The marketplace metaphor alters our understanding of what journalism is and who journalists are, by allowing anybody and everybody to, in a sense, become a journalist. With or without an education in journalism the average person can post what they see as news with little difficulty and with few financial resources. This is how Matt Drudge got his start in Internet Journalism. Respected Journalists working with huge companies do not consider Drudge to be a journalist because he is somewhat biased toward the conservative side, doesn’t have a degree in journalism, and they say that he publishes things that are not accurate. However, Drudge does not use an editor, and no journalist has ever gotten everything completely correct.
Recent blogswarms over Dan Rather, Jeff Gannon and Eason Jordan fit in the metaphor because they are all classic examples of how powerful and persuasive bloggers can truly be. When they coincide they can change a potential outcome by exposing the truth, which is what journalism is supposed to do. When bloggers want their voices to be heard they post information for all to see with links to support their beliefs. Other bloggers bein to see what more bloggers wrote, and the information keeps growing until enough people have read it and do something about the situation, such as the ones with CBS and Dan Rather.

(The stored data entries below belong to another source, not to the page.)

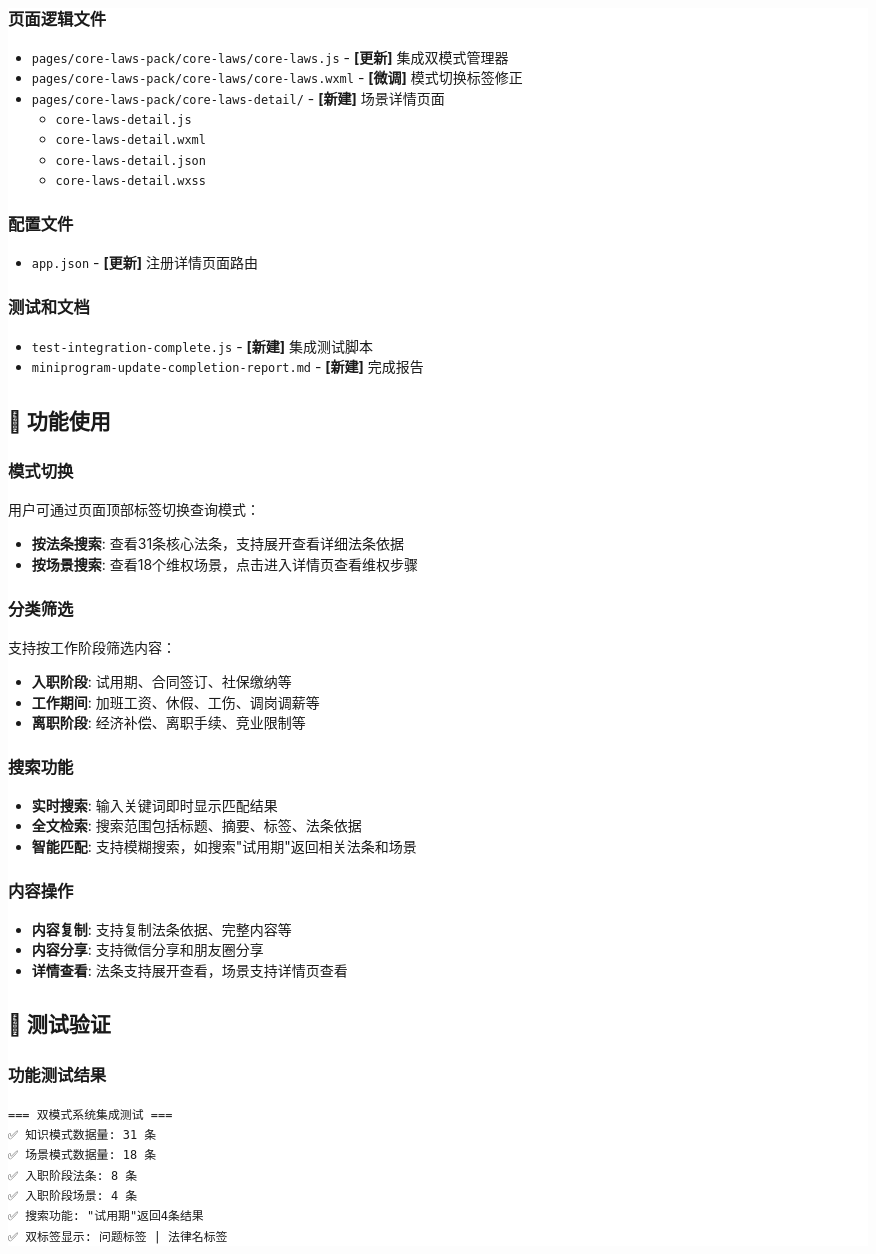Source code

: ### 页面逻辑文件
- `pages/core-laws-pack/core-laws/core-laws.js` - **[更新]** 集成双模式管理器
- `pages/core-laws-pack/core-laws/core-laws.wxml` - **[微调]** 模式切换标签修正
- `pages/core-laws-pack/core-laws-detail/` - **[新建]** 场景详情页面
  - `core-laws-detail.js`
  - `core-laws-detail.wxml`
  - `core-laws-detail.json`
  - `core-laws-detail.wxss`

### 配置文件
- `app.json` - **[更新]** 注册详情页面路由

### 测试和文档
- `test-integration-complete.js` - **[新建]** 集成测试脚本
- `miniprogram-update-completion-report.md` - **[新建]** 完成报告

## 🚀 功能使用

### 模式切换
用户可通过页面顶部标签切换查询模式：
- **按法条搜索**: 查看31条核心法条，支持展开查看详细法条依据
- **按场景搜索**: 查看18个维权场景，点击进入详情页查看维权步骤

### 分类筛选
支持按工作阶段筛选内容：
- **入职阶段**: 试用期、合同签订、社保缴纳等
- **工作期间**: 加班工资、休假、工伤、调岗调薪等  
- **离职阶段**: 经济补偿、离职手续、竞业限制等

### 搜索功能
- **实时搜索**: 输入关键词即时显示匹配结果
- **全文检索**: 搜索范围包括标题、摘要、标签、法条依据
- **智能匹配**: 支持模糊搜索，如搜索"试用期"返回相关法条和场景

### 内容操作
- **内容复制**: 支持复制法条依据、完整内容等
- **内容分享**: 支持微信分享和朋友圈分享
- **详情查看**: 法条支持展开查看，场景支持详情页查看

## 🧪 测试验证

### 功能测试结果
```
=== 双模式系统集成测试 ===
✅ 知识模式数据量: 31 条
✅ 场景模式数据量: 18 条  
✅ 入职阶段法条: 8 条
✅ 入职阶段场景: 4 条
✅ 搜索功能: "试用期"返回4条结果
✅ 双标签显示: 问题标签 | 法律名标签
```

The chaos and cacophony of Internet speech strengthens the marketplace because it gives you another source of news besides the television networks and the newspapers. Some people have the misconception that all internet journalism is unreliable simply because it is on the internet. The information in the marketplace gives you several options to choose from in the search for finding what you believe to be the truth. That is the beauty of it, you get to decide what is and isn’t true, whether it is biased or unbiased. You aren’t spoon fed what a network believes is true, you get to sift through everything posted and figure it out for yourself.
Internet speech should not be controlled at all because you pick the websites and articles that you want to read. Nobody forces you to read anything that you don’t want to. It is our first amendment right of freedom of speech, and the internet should be treated no differently. People say that “beauty is in the eye of the beholder,” which also rings true for this instance also, except that beauty is not the issue that is being judged. The idea of what is acceptable to a broad audience of readers and what is not, is now under a microscope. The internet is a great source for finding news, and much more information that should not be censored in any way, because it would limit the amount of knowledge that would become available to the public.
According to Bruno Giussani, a Swiss journalist who lives in the Italian part of Switzerland, there are three concepts that outline the contours of internet journalism. They are diversity, community, and movement. He also states that most people assume that oral communication is the main form of communication, however, photography, graphics, and virtual spaces apeal strongly to emotions, our ability to reason, and our intelligence. He set up Webdo which is the first online Swiss newspaper.
There were half of million people at the swearing in of President Bush along Pennsylvania avenue from the capital to the white house. An interesting fact in this article was that Bush has the lowest approval rate of any recent second term president by forty nine percent. He is also the first wartime president since Nixon. I personally like President Bush and agree with just about everything he does, and I look forward to seeing what he will do in his second term as President.